This week has been a scary, steady heart beat. So close to flat-line, yet blipping every second or so to let me know I'm still okay. I had fun with new friends on Monday. After work at my early morning job, we went to Town Center, had lunch and then went to one of the groups houses where Bailey and I played pool for hours. I lost about four times and won once. It was super fun. I had looked forward to that day because of someone who was going to be there. I was so excited to see him that I could hardly sleep the night before! But when the time came, I basically ignored him. This seems to be my coping mechanism with guys I have crushes on. But this one is different then just a crush. I've only felt this twice before in my life.
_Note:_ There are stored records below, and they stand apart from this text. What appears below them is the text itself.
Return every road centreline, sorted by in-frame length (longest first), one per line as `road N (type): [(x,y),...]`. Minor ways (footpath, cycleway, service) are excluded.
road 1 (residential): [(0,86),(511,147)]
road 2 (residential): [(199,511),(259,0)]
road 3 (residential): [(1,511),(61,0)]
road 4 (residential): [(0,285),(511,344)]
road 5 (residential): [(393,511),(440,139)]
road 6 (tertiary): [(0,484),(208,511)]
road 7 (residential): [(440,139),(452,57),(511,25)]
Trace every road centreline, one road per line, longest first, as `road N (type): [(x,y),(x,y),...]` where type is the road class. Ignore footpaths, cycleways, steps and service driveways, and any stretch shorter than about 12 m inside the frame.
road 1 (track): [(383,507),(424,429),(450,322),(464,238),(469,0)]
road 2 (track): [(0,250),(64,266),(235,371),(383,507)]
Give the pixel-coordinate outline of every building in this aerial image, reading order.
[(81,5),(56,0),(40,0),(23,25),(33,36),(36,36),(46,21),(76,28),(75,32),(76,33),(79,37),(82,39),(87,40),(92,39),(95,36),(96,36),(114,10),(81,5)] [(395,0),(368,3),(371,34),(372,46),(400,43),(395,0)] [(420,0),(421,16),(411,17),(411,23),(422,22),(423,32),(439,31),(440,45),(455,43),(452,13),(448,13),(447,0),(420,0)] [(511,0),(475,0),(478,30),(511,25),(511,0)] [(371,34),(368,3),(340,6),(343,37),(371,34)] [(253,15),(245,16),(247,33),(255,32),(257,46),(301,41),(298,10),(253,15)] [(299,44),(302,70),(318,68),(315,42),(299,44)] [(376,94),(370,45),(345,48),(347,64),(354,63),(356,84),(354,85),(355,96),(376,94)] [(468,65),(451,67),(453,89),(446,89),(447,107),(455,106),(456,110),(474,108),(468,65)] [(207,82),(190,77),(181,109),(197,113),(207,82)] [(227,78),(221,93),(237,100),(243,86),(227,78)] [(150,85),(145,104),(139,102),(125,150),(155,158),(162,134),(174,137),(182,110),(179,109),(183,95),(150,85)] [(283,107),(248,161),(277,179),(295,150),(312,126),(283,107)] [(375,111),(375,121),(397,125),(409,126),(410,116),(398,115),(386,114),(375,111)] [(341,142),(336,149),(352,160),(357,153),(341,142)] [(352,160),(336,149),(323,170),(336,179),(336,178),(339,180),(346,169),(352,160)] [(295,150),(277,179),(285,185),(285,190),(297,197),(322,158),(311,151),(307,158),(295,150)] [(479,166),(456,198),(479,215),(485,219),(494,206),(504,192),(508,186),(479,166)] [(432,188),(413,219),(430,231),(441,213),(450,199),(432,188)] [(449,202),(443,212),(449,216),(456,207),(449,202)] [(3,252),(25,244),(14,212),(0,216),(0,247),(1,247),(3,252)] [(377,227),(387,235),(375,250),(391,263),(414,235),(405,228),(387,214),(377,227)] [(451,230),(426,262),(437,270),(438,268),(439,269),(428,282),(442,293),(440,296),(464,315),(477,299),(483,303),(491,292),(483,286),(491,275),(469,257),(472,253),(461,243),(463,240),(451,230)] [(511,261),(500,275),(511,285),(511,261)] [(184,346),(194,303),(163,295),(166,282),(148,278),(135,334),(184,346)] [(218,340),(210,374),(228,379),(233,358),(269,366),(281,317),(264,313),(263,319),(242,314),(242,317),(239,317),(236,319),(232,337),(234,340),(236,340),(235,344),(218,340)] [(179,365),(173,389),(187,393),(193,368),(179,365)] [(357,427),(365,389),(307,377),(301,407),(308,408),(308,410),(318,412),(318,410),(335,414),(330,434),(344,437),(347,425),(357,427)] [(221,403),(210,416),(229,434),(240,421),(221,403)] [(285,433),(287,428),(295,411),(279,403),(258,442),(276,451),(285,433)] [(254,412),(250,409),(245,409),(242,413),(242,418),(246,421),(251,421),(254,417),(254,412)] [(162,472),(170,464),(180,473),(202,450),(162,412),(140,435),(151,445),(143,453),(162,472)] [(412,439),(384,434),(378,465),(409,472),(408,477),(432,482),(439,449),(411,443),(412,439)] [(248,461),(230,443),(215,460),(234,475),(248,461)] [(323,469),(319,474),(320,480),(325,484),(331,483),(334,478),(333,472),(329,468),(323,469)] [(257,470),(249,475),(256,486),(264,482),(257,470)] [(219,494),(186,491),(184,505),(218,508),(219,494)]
Sounds whorish I know, but I think that a person can have a special connection more than once. It just shows that that person to which you are drawn has something that your One True Love will have. I think that everyone has been drawn this way to more than one person in their life time. They just won't admit it. I have been truly drawn to only two people in my life. One was when I was very young. About ten I think. Yes, I think it can happen at that young of an age. Next was last semester with that whole Parnell episode.
I thought about him the other day when I was showing Elise how he had blocked me from his facebook. I logged in with my ex's facebook and saw his pictures. My heart hurt all over again as I looked at him. I knew then, that that connection hadn't died. It's the same I feel when I look at the first boy I had that feeling for. He's married now, but still the echo sounds in my core.
Any way, my defense mechanism is to NOT talk to the guy I like. But, oh, how I want to! However, the same red flags are coming up with as did with my ex. Things about this new boy remind me of him. Things about this new boy make me question him since they relate to my ex. I'v being drawn to the same type of boy. And for the record, I did not feel The Connection with my ex. Ever. I just loved him. But I know--and knew then too--that it was not true love. I may have thought it was at certain times, but not for the entirety of our relationship. I just know. There were things about him that showed me. And my heart spoke loud and clear. So I am wary of this new boy. But how I like him! I am having to cling to my God all the more as my heart flutters and dances at the mere thought of this boy. But this is all beside the point!
I hate my job at the mall. I have been sexually harassed by my manager there, he has lied to me, he and the assistant manager gang up on me, they are rude and mean to me (they have laughingly admitted to this) and they criticize everything I say. They have never spoken one kind or friendly word to me. I've told you about them before. To escape them, I applied for a job at UH's writing center. After preparing an entire week with essay editing and worry, I climbed into my car with google maps papers clutched in my hands to brave the horrid journey to downtown Houston in the middle of the afternoon. The hour drive was fine up until I got lost. It's unavoidable. I was in a place I had never been and no one could help me. I called a few places but had to leave voice mails. After going back and forth for 15 minutes, I find the UH campus. Then I have to find the building that I'm looking for. Turns out I have to park far far away and walk there. So I do. When I get to the interview, I suddenly get this feeling. "You're not a UH student yet. You're not going to get the job." I ignore the feeling I've had for weeks that is screaming at me now and proceed into the room. I meet someone named Ben and the Asian lady who had been sending me emails. I see they have the copies of my essay and resume in hand. We sit and she says, "When will you be graduating?" I tell her, "I hope in 2013," with perfect confidence. "Are you not a student here?" she asks for some reason. "No..." my brain says, my mouth following suit. The rest of the short conversation is all a blur. I stood up and left before I knew it. I didn't get it. I wasn't a UH student yet. I was trapped at my other job.
The sun had decided to come out now simply to burn my as I walked back to my car all the way on the other side of the campus. I get there to a surprise. What's the one thing that happens in the movies to make a characters day worse when they reach their car? A parking ticket. A disgusting, fat, yellow parking ticket. For fifty dollars no less!
My strength is gone, my hopes drowned and my mind is not even my own any more as I get in the car and drive the now hour and half drive back to my house.
So here I am. Sitting with fear on the edge of change as I wish I could have escaped a wretched job. God is showing me something. I just don't know what. He gives me this boy. Why? He puts me through this wretched journey to nothing. Why? God, what are you doing to my heart?